Now, the third, and it seems that everyone's finally waking up to this, even though I always try to point this out to clients, is FDIC insurance. When you put your money in a bank, right now, if it's an individual account, you only have $250,000 of FDIC insurance, meaning that up to the first $250,000 in cash in your account, you are insured by the Federal Deposit Insurance Corporation, FDIC, if you have $250,001, or more, that $1 plus is no longer insurance is at risk in case of a bank failure, if it's a joint account, husband and wife. So that's $250K each goes up to 500,000. But the whole point is people, we have to understand that these insurances exist. And if you have deposits that are higher, you are taking on risk, there is risk in everything in life. If you don't want to keep your money in a bank, you can keep your money in cash in your house, which has a risk to the bank of storing your money. So we have to understand that in everything we do in life, there's certain risks, and we have to understand what those risks are.

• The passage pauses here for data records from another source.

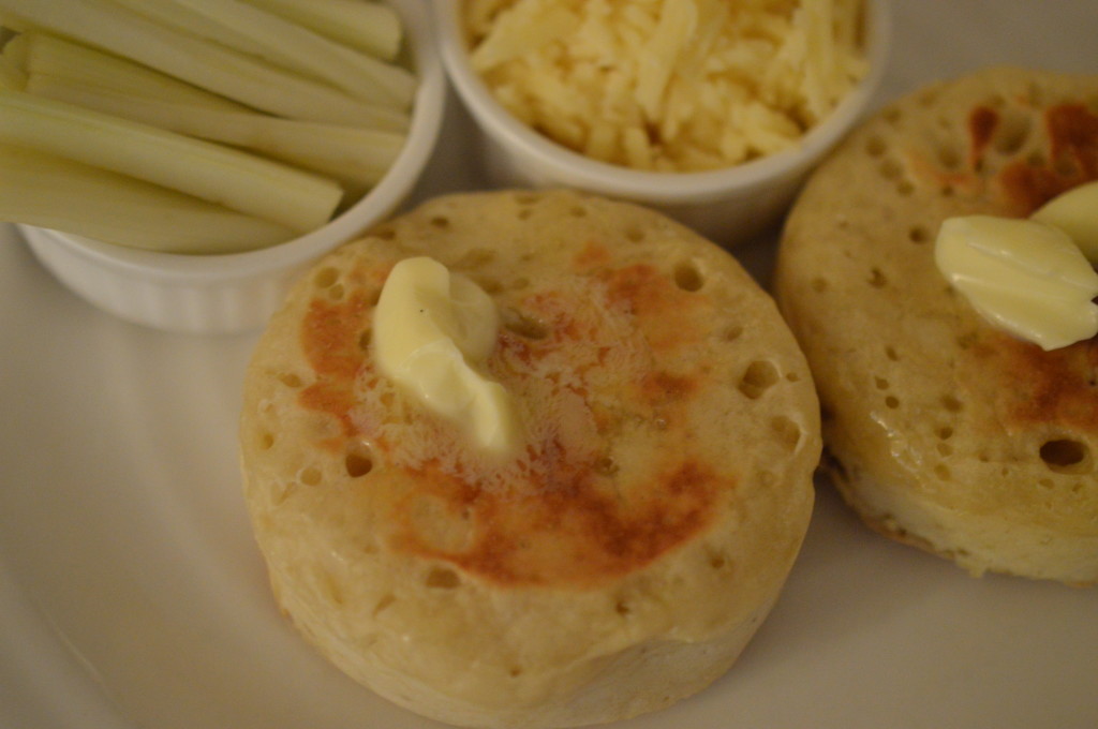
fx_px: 1828
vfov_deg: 22.6
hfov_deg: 33.4
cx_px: 549
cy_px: 364
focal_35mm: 60
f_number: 3
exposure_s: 1/60
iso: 2200
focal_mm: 40
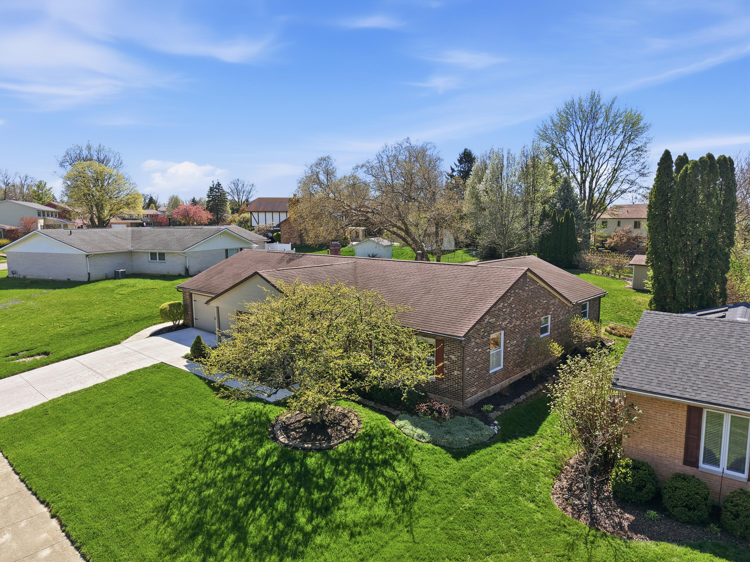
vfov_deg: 56.8
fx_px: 520
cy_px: 281
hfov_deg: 71.6
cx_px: 375
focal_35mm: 24
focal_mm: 8.7
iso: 200
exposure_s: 1/4000
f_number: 1.8
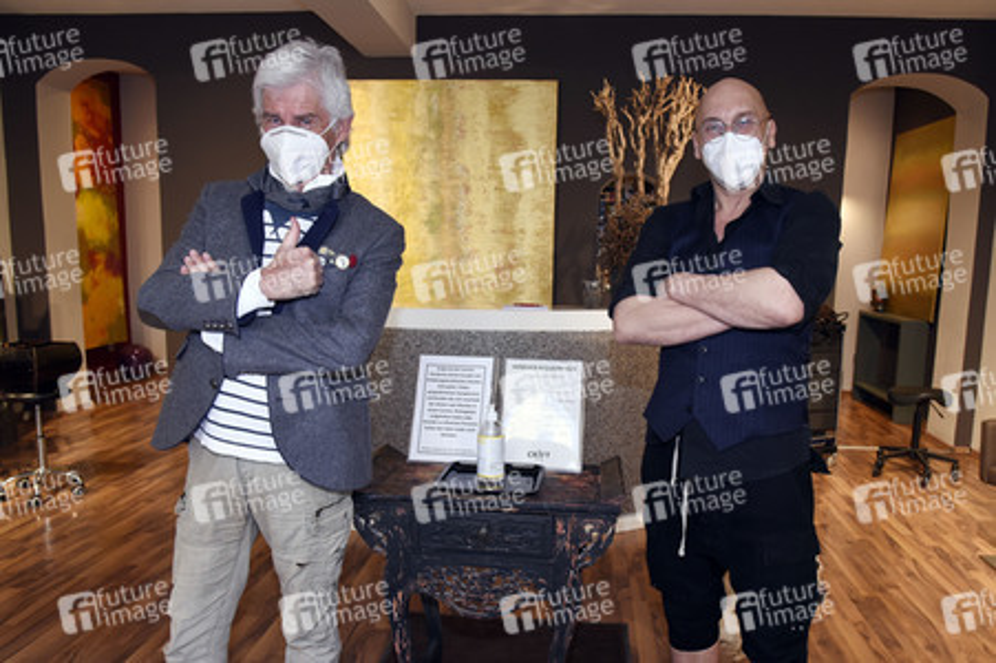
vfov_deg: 53.1
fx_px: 663
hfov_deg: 73.8
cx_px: 498
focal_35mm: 24
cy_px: 332
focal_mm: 24
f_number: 6.3
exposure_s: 1/80
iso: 2000
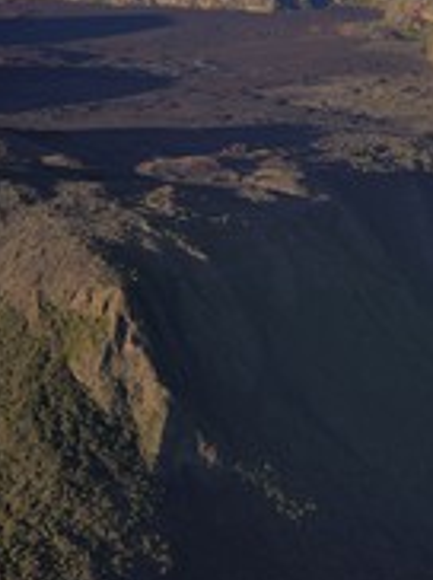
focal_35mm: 100
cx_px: 197
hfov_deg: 14.8
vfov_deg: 19.6
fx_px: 1672
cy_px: 175
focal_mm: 45
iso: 400
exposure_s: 1/400
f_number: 7.1
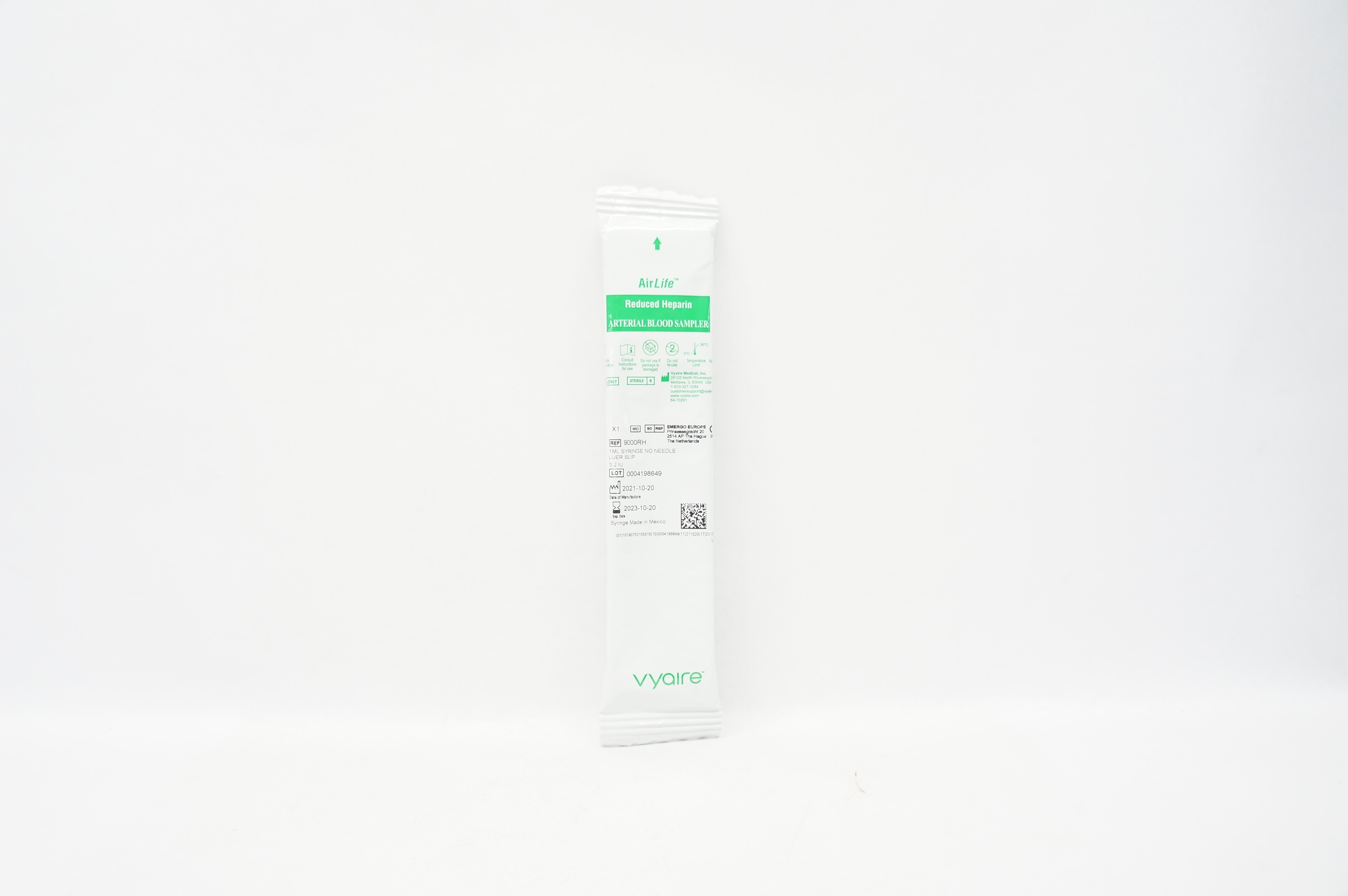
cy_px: 448
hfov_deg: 67.4
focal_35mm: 27
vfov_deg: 47.8
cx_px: 674
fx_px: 1010
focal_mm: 18
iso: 400
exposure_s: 1/80
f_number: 3.5
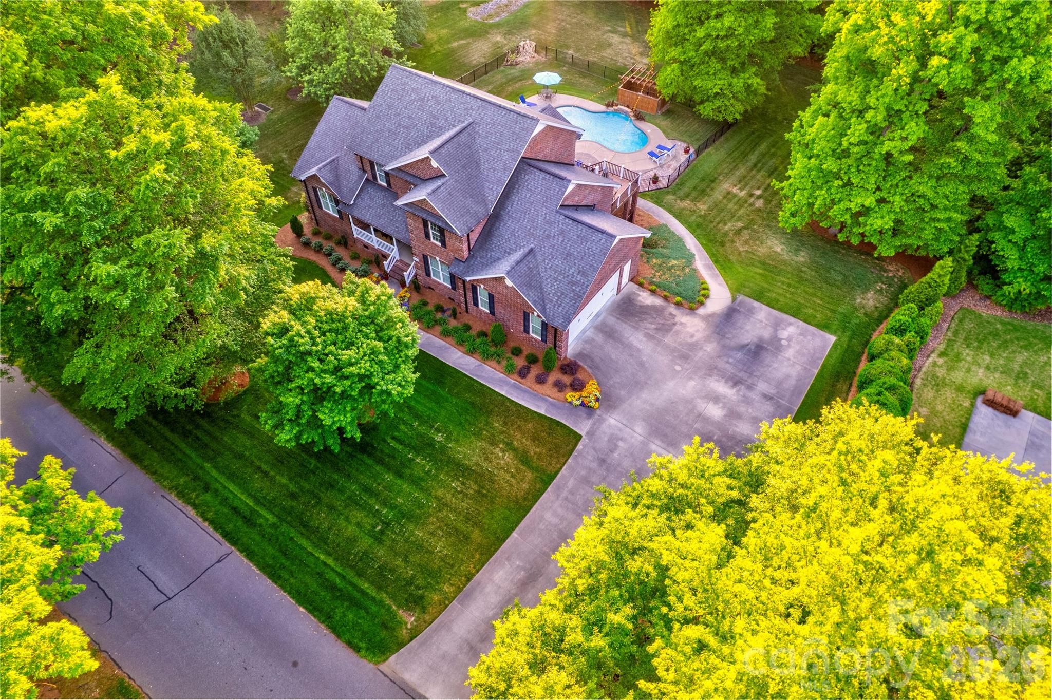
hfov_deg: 78.6
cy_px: 350
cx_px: 526
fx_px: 643
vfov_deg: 57.2
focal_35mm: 22
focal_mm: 8.4
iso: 100
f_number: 2.8
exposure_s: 1/80
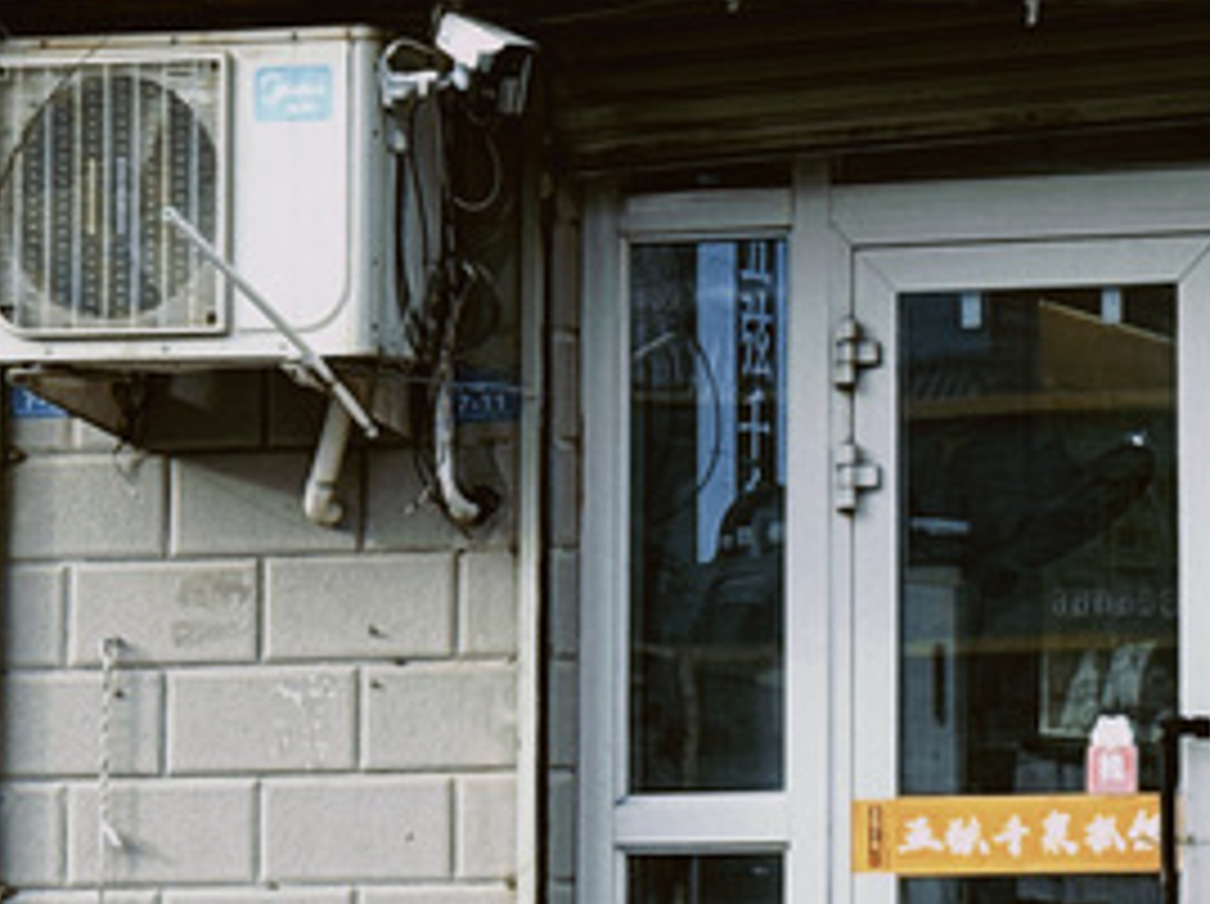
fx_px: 6388
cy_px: 234
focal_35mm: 183
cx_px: 1336
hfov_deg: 10.7
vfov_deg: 8.1
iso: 80
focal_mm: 6.76
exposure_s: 1/2033
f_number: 1.78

And if you do not understand what those risks are, find someone that can help you out.
The fourth important key point here is something I stressed all the time and talked about on previous shows is that boring, is beautiful. A lot of people poopoo, the fact that you can have diversification in your client base and your asset base in your investments. Silicon Valley Bank had minimal diversification. A lot of their banks, a lot of their clients were all in the same sector and had all the same makeup. Maybe they were giving loans to 1000s of different people or deposits from 1000s of different people. But they were all the same person. At the end of the day. They all worked in venture capital tech, life sciences, similar types of business models where they're not really making money, and you have to hope they make money. These are sexy industries, but they have risk again, understand your risk and understand that boring a lot of times is beautiful. When you have a bank that simply takes in a loan, sorry, takes in deposits and makes loans. It might be boring, it might not go to the moon. But you shouldn't also wake up the next day and be worried that you're not going to get your money out. Same thing with investing, focusing on the most profitable businesses. It's not rocket science, it's definitely not sexy. But if a bunch of the most profitable businesses go down, are we really worried that every single profitable business in the world is going to go on there? Probably not. So this is probably more of an opportunity to then buy more versus if you buy a business that makes no money, or has high concentration, or makes or has a weird business model. If it goes down, what are you going to do? You're not You're stuck? Are you really going to put more money into that? No, because you'd have no clue what they're doing, and they're not making any money. So again, boring is beautiful.
Those four key points:
So with that said, I'm gonna wrap up episode 15 of The Big Bo $how. I hope you liked it, hoped you understood and got some knowledge from the show.
And I will wrap up this show as I do every show, saying to live a life of integrity. Always obtaining knowledge. And always live a life that you're passionate about.